His political career started in the then-ruling Socialist Unity Party (SED) of East Germany, to which he was admitted in 1967. In 1971 he became a licensed attorney, and during the 1970s and 1980s defended several notable dissidents, including Rudolf Bahro, Robert Havemann, Ulrike Poppe, and Bärbel Bohley.
In the late 1980s he began to emerge as one of East Germany's leading reformists within the SED. In 1989, he and a group of lawyers presented a counter-draft to the government's Travel Bill, which authorized mass public demonstrations. This led to a rally on November 4 in which he spoke and called for various reforms, including free elections. In December of 1989, he became a member of a special SED party session investigating official corruption and abuse of power.
In his role as a reformist he led the transformation of the SED into a more democratic socialist party; initially renamed the Socialist Unity Party - Party of Democratic Socialism (SED-PDS), it later became simply the Party of Democratic Socialism (PDS), and he served as its chairman starting in 1990. In May 1990 he was elected to the Volkskammer in the first free election of that body, and served there until it was dissolved upon German reunification on October 3, 1990. In the first post-unification all-Germany elections, he was elected to the Bundestag, and served there until 2000. He remained chairman of the PDS through 1998, and then from 1998 to 2000 served as chairman of the party's parliamentary group.
In 1992 allegations were brought against him of having been an unofficial member of East Germany's Ministry for State Security (the infamous Stasi). He denied these allegations, and the matter was largely dropped due to his parliamentary immunity. However, the allegations were raised again in 1996, and this time the Bundestag voted to revoke his immunity and proceed with an investigation. In 1998 the Bundestag's immunity committee concluded that Gysi had been a collaborator with the Stasi from 1978 to 1989, and fined him 8,000 Deutsche Marks (though the FDP and his own PDS disputed and voted against the verdict). Despite the affair, he retained his seat in the Bundestag in the 1998 elections.

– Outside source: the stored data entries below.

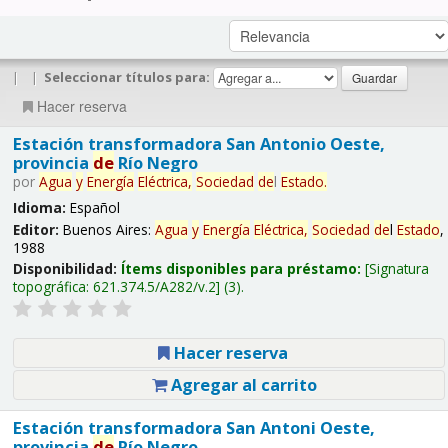
|
|
Seleccionar títulos para:
Hacer reserva
Estación transformadora San Antonio Oeste,
provincia
de
Río Negro
por
Agua
y
Energía
Eléctrica,
Sociedad
de
l
Estado
.
Idioma:
Español
Editor:
Buenos Aires:
Agua
y
Energía
Eléctrica,
Sociedad
de
l
Estado
,
1988
Disponibilidad:
Ítems disponibles para préstamo:
Signatura
topográfica:
621.374.5/A282/v.2
(3).
Hacer reserva
Agregar al carrito
Estación transformadora San Antoni Oeste,
provincia
de
Río Negro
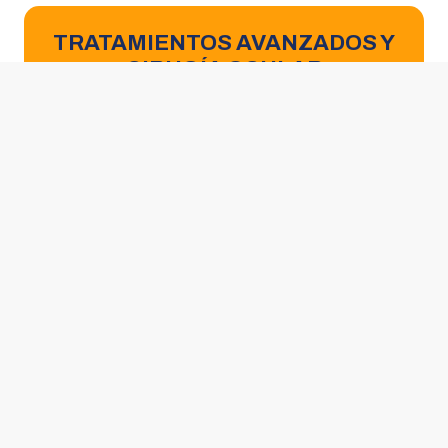
TRATAMIENTOS AVANZADOS Y
CIRUGÍA OCULAR
Desde tratamientos médicos hasta cirugías
especializadas (como úlceras corneales o
cataratas), se brinda atención integral para
recuperar la salud ocular.
MEJORA EN LA
CALIDAD DE VIDA
Una buena salud visual impacta directamente en el
bienestar, comportamiento y seguridad de las
mascotas, permitiéndoles disfrutar plenamente su
entorno de forma segura y de manera activa.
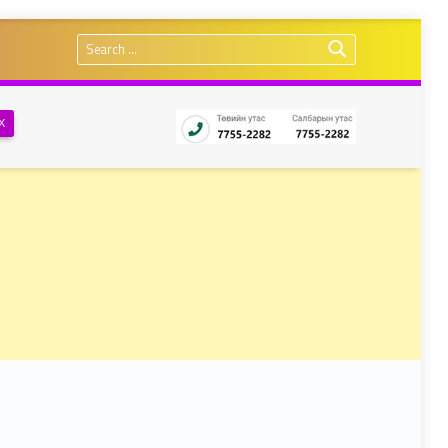
Search for:
Х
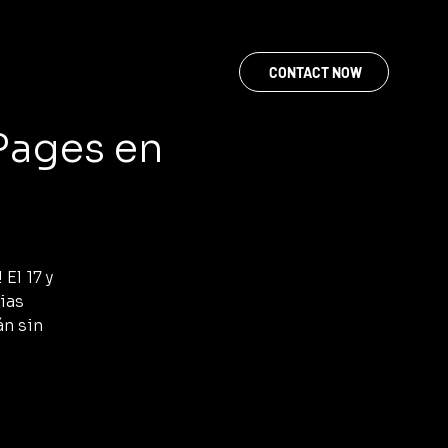
CONTACT NOW
 Pages en
El 17 y
ias
n sin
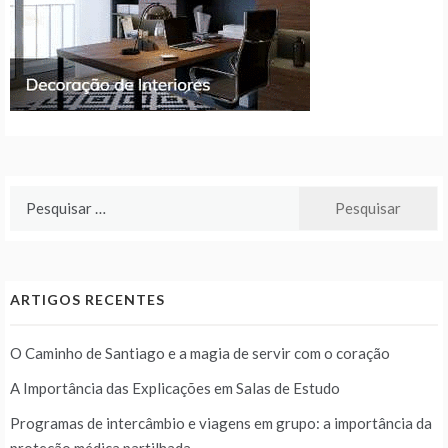
Pesquisar
por:
ARTIGOS RECENTES
O Caminho de Santiago e a magia de servir com o coração
A Importância das Explicações em Salas de Estudo
Programas de intercâmbio e viagens em grupo: a importância da
proteção médica partilhada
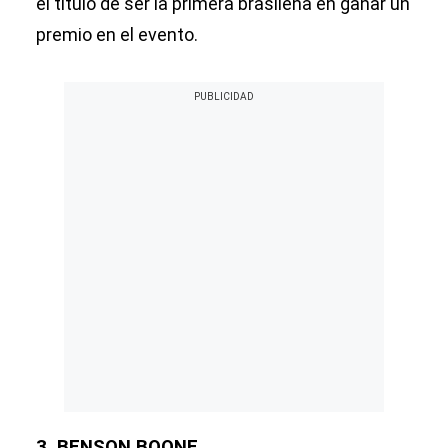
el título de ser la primera brasileña en ganar un
premio en el evento.
3. BENSON BOONE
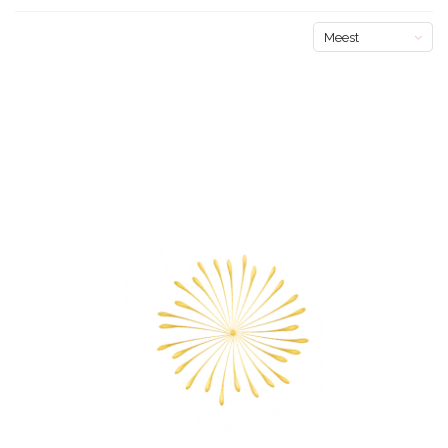
Meest
bekeken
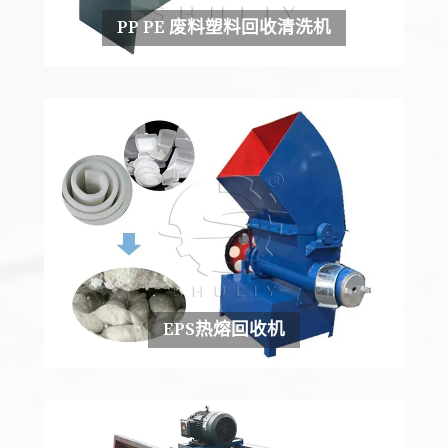
PP PE 废料塑料回收清洗机
EPS热熔回收机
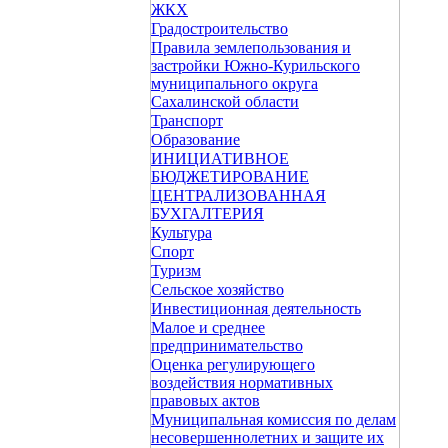
ЖКХ
Градостроительство
Правила землепользования и
застройки Южно-Курильского
муниципального округа
Сахалинской области
Транспорт
Образование
ИНИЦИАТИВНОЕ
БЮДЖЕТИРОВАНИЕ
ЦЕНТРАЛИЗОВАННАЯ
БУХГАЛТЕРИЯ
Культура
Спорт
Туризм
Сельское хозяйство
Инвестиционная деятельность
Малое и среднее
предпринимательство
Оценка регулирующего
воздействия нормативных
правовых актов
Муниципальная комиссия по делам
несовершеннолетних и защите их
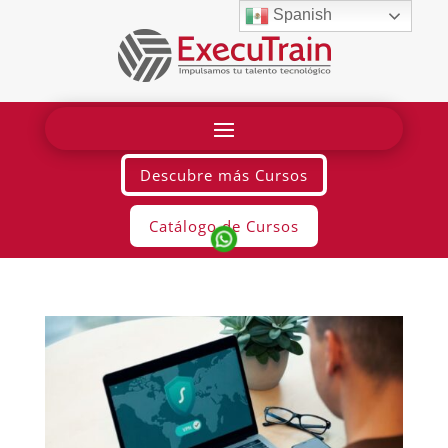
Spanish
Descubre más Cursos
Catálogo de Cursos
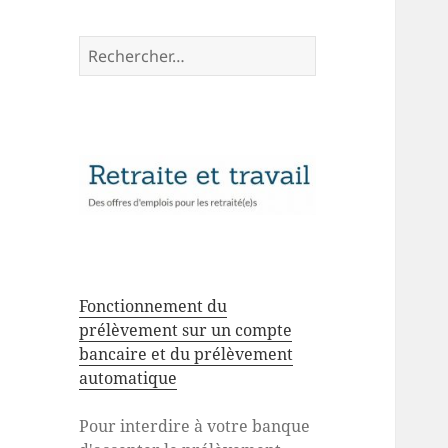
Rechercher :
Fonctionnement du
prélèvement sur un compte
bancaire et du prélèvement
automatique
Pour interdire à votre banque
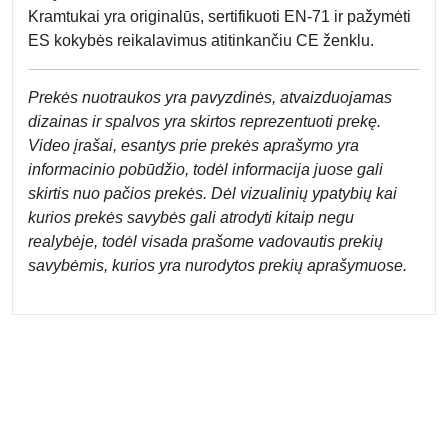
Kramtukai yra originalūs, sertifikuoti EN-71 ir pažymėti
ES kokybės reikalavimus atitinkančiu CE ženklu.
Prek
ės nuotraukos yra pavyzdinės,
atvaizduojamas
dizainas ir spalvos yra skirtos reprezentuoti prekę.
Video įrašai, esantys prie prekės aprašymo yra
informacinio pobūdžio, todėl informacija juose gali
skirtis nuo pačios prekės. Dėl vizualinių ypatybių kai
kurios prekės savybės gali atrodyti kitaip negu
realybėje, todėl visada prašome vadovautis prekių
savybėmis, kurios yra nurodytos prekių aprašymuose.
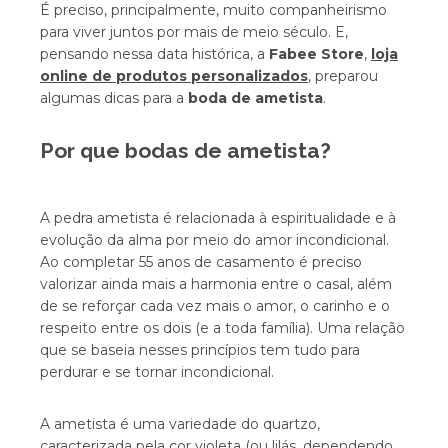
É preciso, principalmente, muito companheirismo
para viver juntos por mais de meio século. E,
pensando nessa data histórica, a
Fabee Store
,
loja
online de produtos personalizados
, preparou
algumas dicas para a
boda de ametista
.
Por que bodas de ametista?
A pedra ametista é relacionada à espiritualidade e à
evolução da alma por meio do amor incondicional.
Ao completar 55 anos de casamento é preciso
valorizar ainda mais a harmonia entre o casal, além
de se reforçar cada vez mais o amor, o carinho e o
respeito entre os dois (e a toda família). Uma relação
que se baseia nesses princípios tem tudo para
perdurar e se tornar incondicional.
A ametista é uma variedade do quartzo,
caracterizada pela cor violeta (ou lilás, dependendo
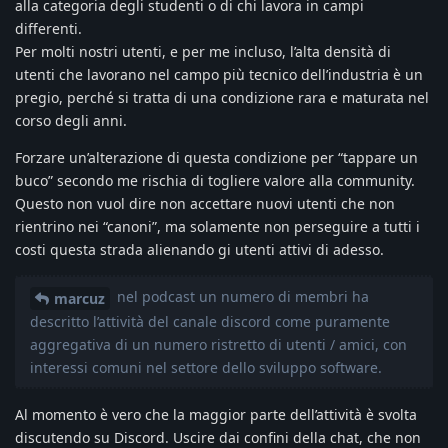
alla categoria degli studenti o di chi lavora in campi
differenti.
Per molti nostri utenti, e per me incluso, l’alta densità di
utenti che lavorano nel campo più tecnico dell’industria è un
pregio, perché si tratta di una condizione rara e maturata nel
corso degli anni.
Forzare un’alterazione di questa condizione per “tappare un
buco” secondo me rischia di togliere valore alla community.
Questo non vuol dire non accettare nuovi utenti che non
rientrino nei “canoni”, ma solamente non perseguire a tutti i
costi questa strada alienando gi utenti attivi di adesso.
nel podcast un numero di membri ha
marcuz
descritto l’attività del canale discord come puramente
aggregativa di un numero ristretto di utenti / amici, con
interessi comuni nel settore dello sviluppo software.
Al momento è vero che la maggior parte dell’attività è svolta
discutendo su Discord. Uscire dai confini della chat, che non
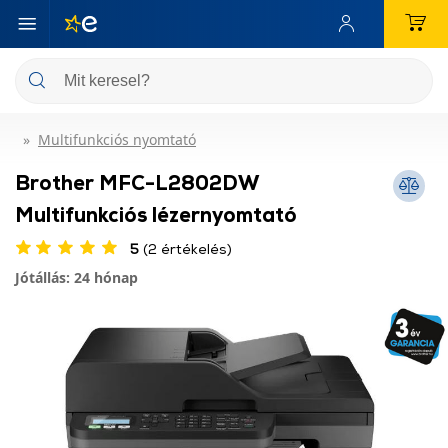
Multifunkciós nyomtató
Brother MFC-L2802DW
Multifunkciós lézernyomtató
5
(2 értékelés)
Jótállás: 24 hónap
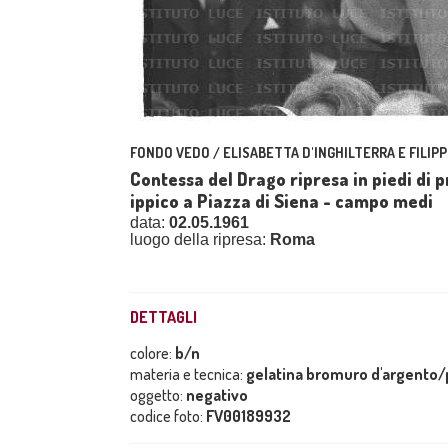
FONDO VEDO / ELISABETTA D'INGHILTERRA E FILIPP
Contessa del Drago ripresa in piedi di p
ippico a Piazza di Siena - campo medi
data:
02.05.1961
luogo della ripresa:
Roma
DETTAGLI
colore:
b/n
materia e tecnica:
gelatina bromuro d'argento/p
oggetto:
negativo
codice foto:
FV00189932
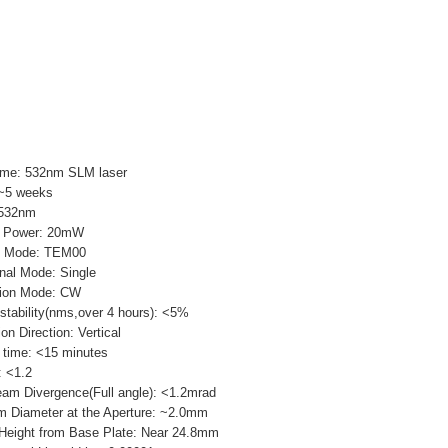
e: 532nm SLM laser
~5 weeks
 532nm
Power: 20mW
 Mode: TEM00
al Mode: Single
on Mode: CW
bility(nms,over 4 hours): <5%
 Direction: Vertical
ime: <15 minutes
 <1.2
ivergence(Full angle): <1.2mrad
meter at the Aperture: ~2.0mm
ht from Base Plate: Near 24.8mm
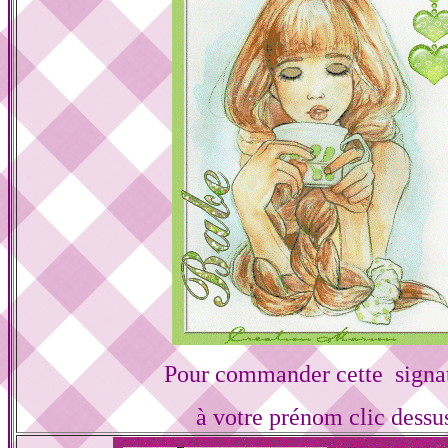
Pour commander cette signa
à votre prénom clic dessu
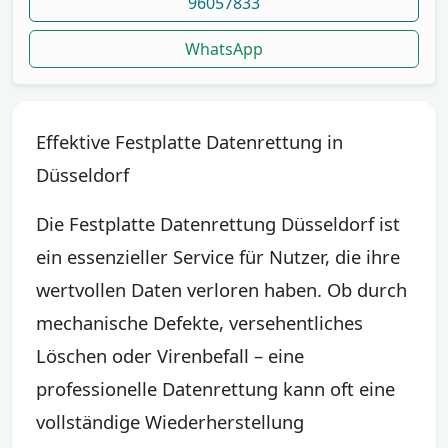
96057833
WhatsApp
Effektive Festplatte Datenrettung in
Düsseldorf
Die Festplatte Datenrettung Düsseldorf ist
ein essenzieller Service für Nutzer, die ihre
wertvollen Daten verloren haben. Ob durch
mechanische Defekte, versehentliches
Löschen oder Virenbefall – eine
professionelle Datenrettung kann oft eine
vollständige Wiederherstellung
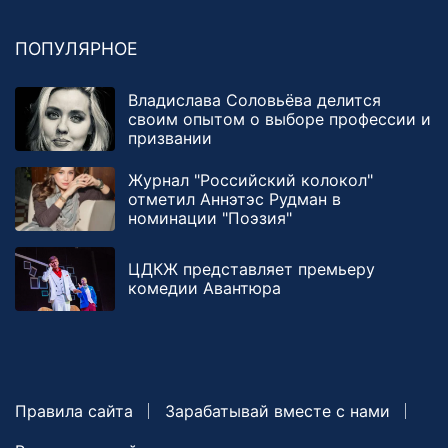
ПОПУЛЯРНОЕ
Владислава Соловьёва делится
своим опытом о выборе профессии и
призвании
Журнал "Российский колокол"
отметил Аннэтэс Рудман в
номинации "Поэзия"
ЦДКЖ представляет премьеру
комедии Авантюра
Правила сайта
Зарабатывай вместе с нами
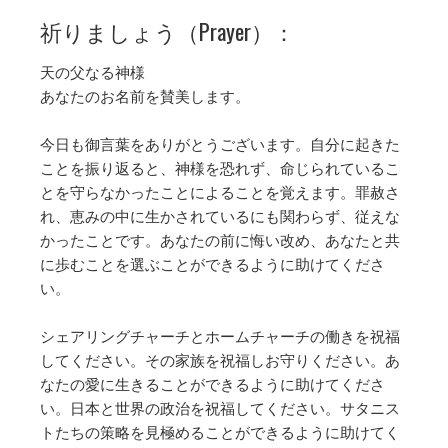
祈りましょう（Prayer）：
天の父なる神様
あなたのお名前を賛美します。
今日も御言葉をありがとうございます。自分に起きた
ことを振り返ると、神様を恐れず、命じられているこ
とを守らなかったことによることを覚えます。罪赦さ
れ、恵みの中に生かされているにも関わらず、従えな
かったことです。あなたの前に悔い改め、あなたと共
に歩むことを選ぶことができるように助けてくださ
い。
シェアリングチャーチとホームチャーチの働きを祝福
してください。その家族を祝福しお守りください。あ
なたの愛に生きることができるように助けてくださ
い。日本と世界の政治を祝福してください。サタニス
トたちの策略を見極めることができるように助けてく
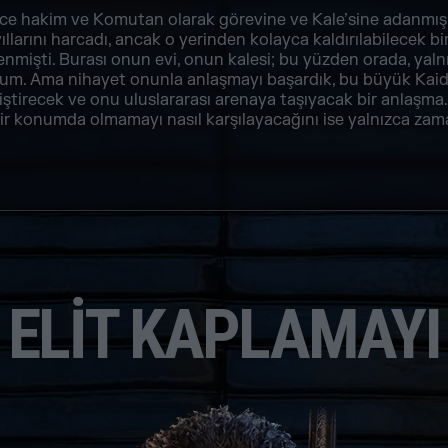
ce hakim ve Komutan olarak görevine ve Kale’sine adanmış
llarını harcadı, ancak o yerinden kolayca kaldırılabilecek bi
nmişti. Burası onun evi, onun kalesi; bu yüzden orada, yalnı
rum. Ama nihayet onunla anlaşmayı başardık, bu büyük Kaid’
iştirecek ve onu uluslararası arenaya taşıyacak bir anlaşma. E
bir konumda olmamayı nasıl karşılayacağını ise yalnızca zam
ELIT KAPLAMAYI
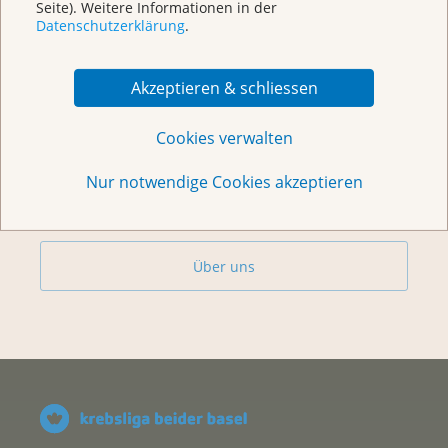
Seite). Weitere Informationen in der
Datenschutzerklärung
.
Beratung
Akzeptieren & schliessen
Begegnungszentrum & Kursagenda
Cookies verwalten
Vorsorge & Forschung
Nur notwendige Cookies akzeptieren
Helfen Sie
Über uns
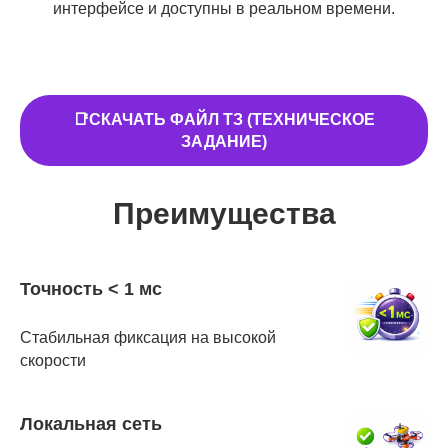
интерфейсе и доступны в реальном времени.
📑СКАЧАТЬ ФАЙЛ ТЗ (ТЕХНИЧЕСКОЕ
ЗАДАНИЕ)
Преимущества
Точность < 1 мс
Стабильная фиксация на высокой
скорости
Локальная сеть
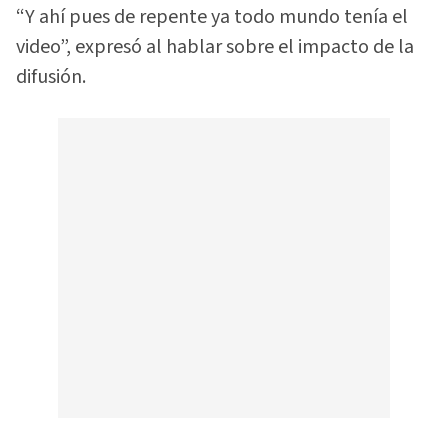
“Y ahí pues de repente ya todo mundo tenía el
video”, expresó al hablar sobre el impacto de la
difusión.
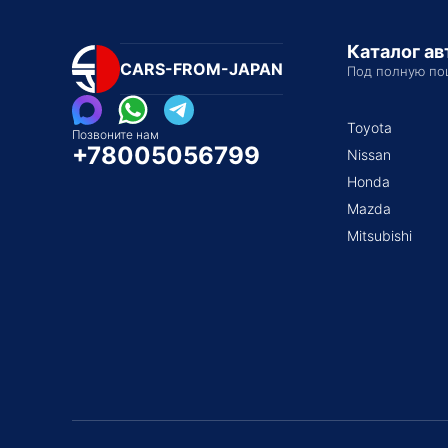
Каталог а
CARS-FROM-JAPAN
Под полную по
Toyota
Позвоните нам
+78005056799
Nissan
Honda
Mazda
Mitsubishi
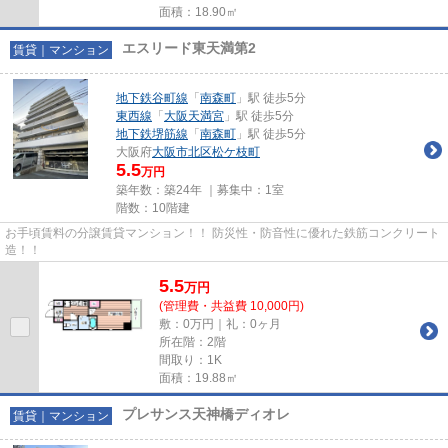
面積：18.90㎡
エスリード東天満第2
賃貸｜マンション
地下鉄谷町線
「
南森町
」駅 徒歩5分
東西線
「
大阪天満宮
」駅 徒歩5分
地下鉄堺筋線
「
南森町
」駅 徒歩5分
大阪府
大阪市北区
松ケ枝町
5.5
万円
築年数：築24年 ｜募集中：
1室
階数：10階建
お手頃賃料の分譲賃貸マンション！！ 防災性・防音性に優れた鉄筋コンクリート
造！！
5.5
万
円
(管理費・共益費 10,000円)
敷：0万円｜礼：0ヶ月
所在階：2階
間取り：1K
面積：19.88㎡
プレサンス天神橋ディオレ
賃貸｜マンション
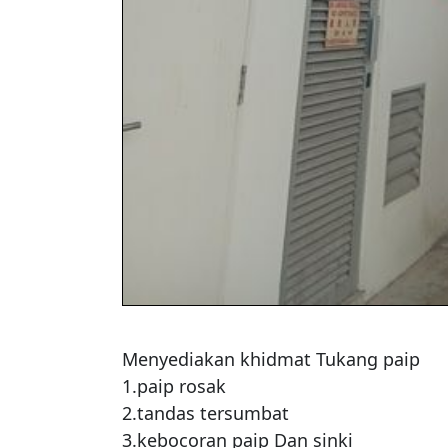
Menyediakan khidmat Tukang paip

1.paip rosak

2.tandas tersumbat

3.kebocoran paip Dan sinki
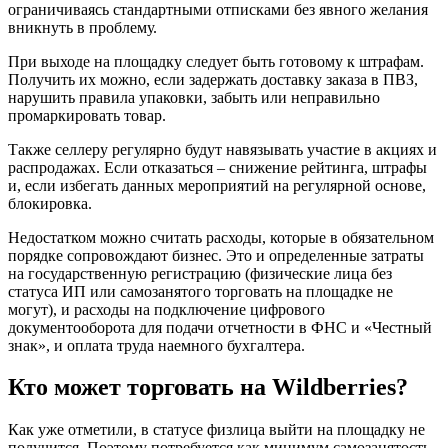
ограничиваясь стандартными отписками без явного желания
вникнуть в проблему.
При выходе на площадку следует быть готовому к штрафам.
Получить их можно, если задержать доставку заказа в ПВЗ,
нарушить правила упаковки, забыть или неправильно
промаркировать товар.
Также селлеру регулярно будут навязывать участие в акциях и
распродажах. Если отказаться – снижение рейтинга, штрафы
и, если избегать данных мероприятий на регулярной основе,
блокировка.
Недостатком можно считать расходы, которые в обязательном
порядке сопровождают бизнес. Это и определенные затраты
на государственную регистрацию (физические лица без
статуса ИП или самозанятого торговать на площадке не
могут), и расходы на подключение цифрового
документооборота для подачи отчетности в ФНС и «Честный
знак», и оплата труда наемного бухгалтера.
Кто может торговать на Wildberries?
Как уже отметили, в статусе физлица выйти на площадку не
получится. Поэтому потребуется как минимум самозанятость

In 2000 he resigned as chairman of the PDS's parliamentary group, but continued as an active member of the party. Following the victory in Berlin's 2001 municipal elections of a coalition of the PDS and the more moderate Social Democratic Party (SPD), he was appointed Deputy Mayor and Senator for Economics, Labor, and Women's Issues. In that role he has emphasized practical issues and advocated the reinstitution of some of what he sees as the better aspects of East Germany's system, such as extended child-care hours and a longer school day. He resigned July 31, 2002 as Deputy Major, Senator and Member of the Berlin Parliament.